● TASK ITEM
Answer these questions from the text on America's largest cannabis labor market below:
1. What does the text name as California's top crop?
2. What three primary actors does it say operate in any labor market?
3. What year does the text give?

____ TEXT PROVIDED

America’s Largest Cannabis Labor Market - Humboldt State University

America's Largest Cannabis Labor Market

Fred Krissman Fred.Krissman@humboldt.edu

anthropology/ Research Associate Humboldt State University's Anthropology Department, and Humboldt Institute for Interdisciplinary Marijuana Research A Provisional Profile and Proposal for New Research

2016

The labor market that supports California's Emerald Triangle ? a globally renowned regional marijuana industry (e.g., Leeper 1990) ? is a wildly diverse and still largely subterranean black-market entity. Aside from being a trendsetter for cannabis production around the world, the Triangle is likely the largest single producer of cannabis in the nation. And while California is the nation's most valuable farm state, marijuana is California's top crop (Starrs and Goin 2010:246-253). However, much of the existing data on the domestic marijuana industry is scarce, unscientific, and often biased. Therefore, there continues to be a great need to conduct representative field research on this labor market.

Three primary actors operate in any labor market: employers, government agents, and workers (Benjamin, Gunderson, and Riddel 2007). Hence, an analysis of America's largest cannabis labor market at the point of legalization would be enlightening. However, my profile is provisional, based on limited first-hand research, and a review of small-scale studies, the gray literature, media stories, and government reports, which are incomplete, and/or have questionable sources and/or methods.

________
____ DATA PROVIDED

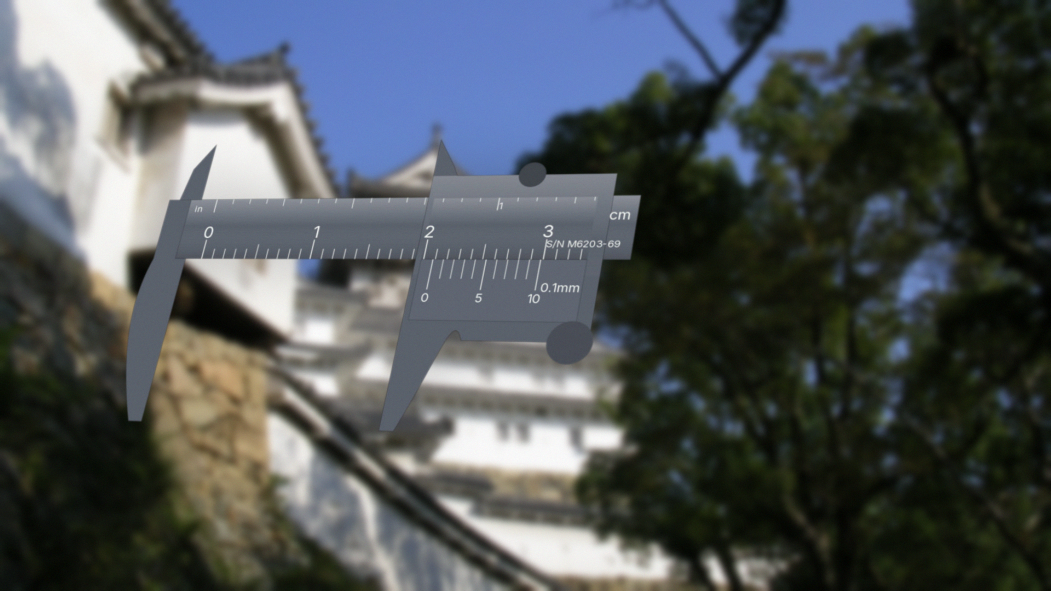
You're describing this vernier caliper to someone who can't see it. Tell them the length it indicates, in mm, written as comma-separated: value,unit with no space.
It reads 20.8,mm
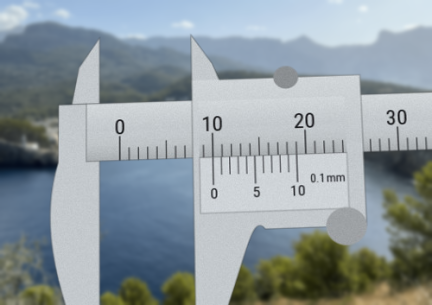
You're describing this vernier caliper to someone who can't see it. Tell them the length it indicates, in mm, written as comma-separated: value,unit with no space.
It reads 10.0,mm
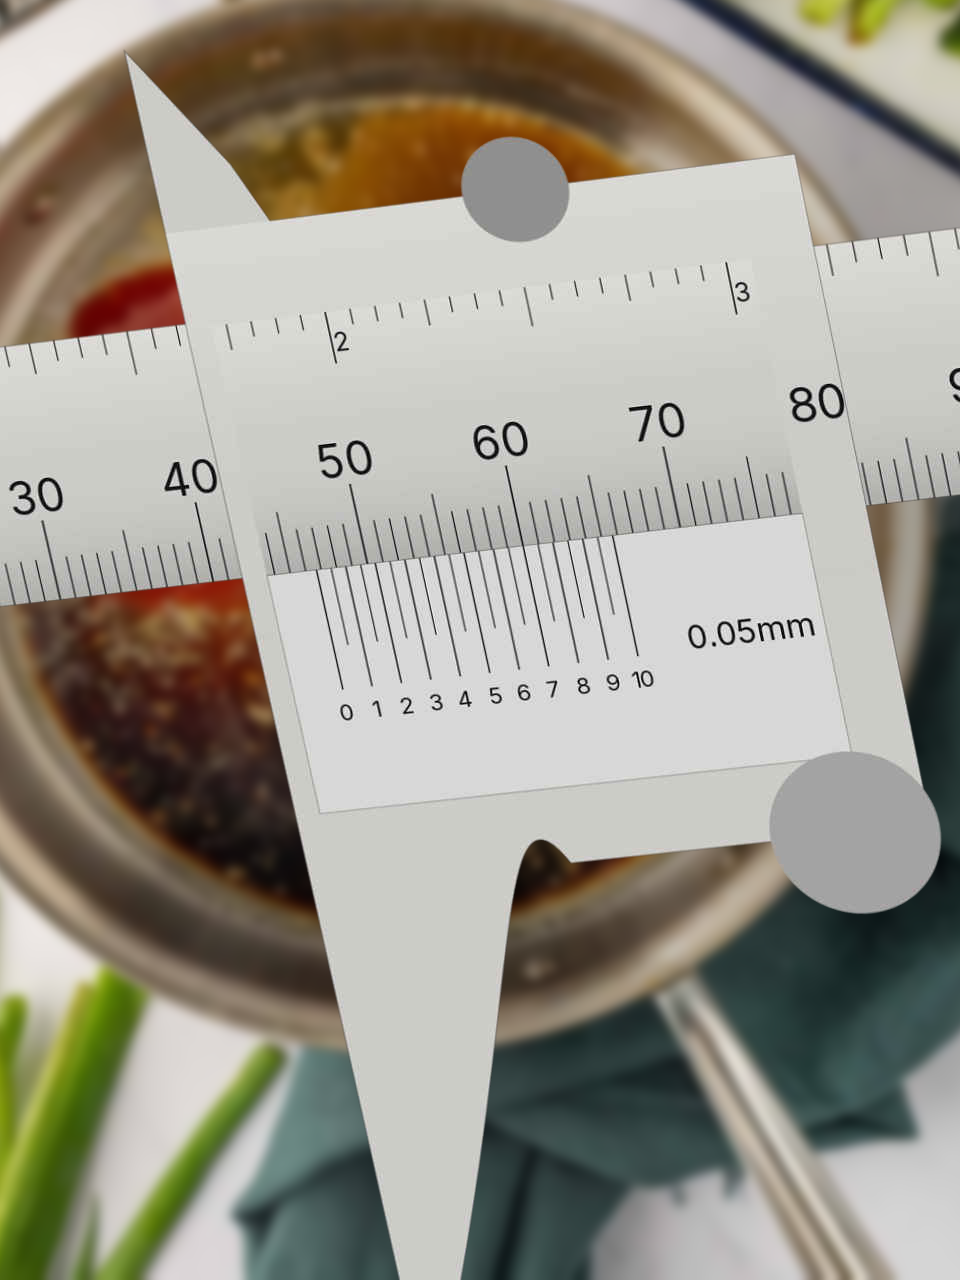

________

● EXERCISE OUTPUT
1. Marijuana.
2. Employers, government agents, and workers.
3. 2016.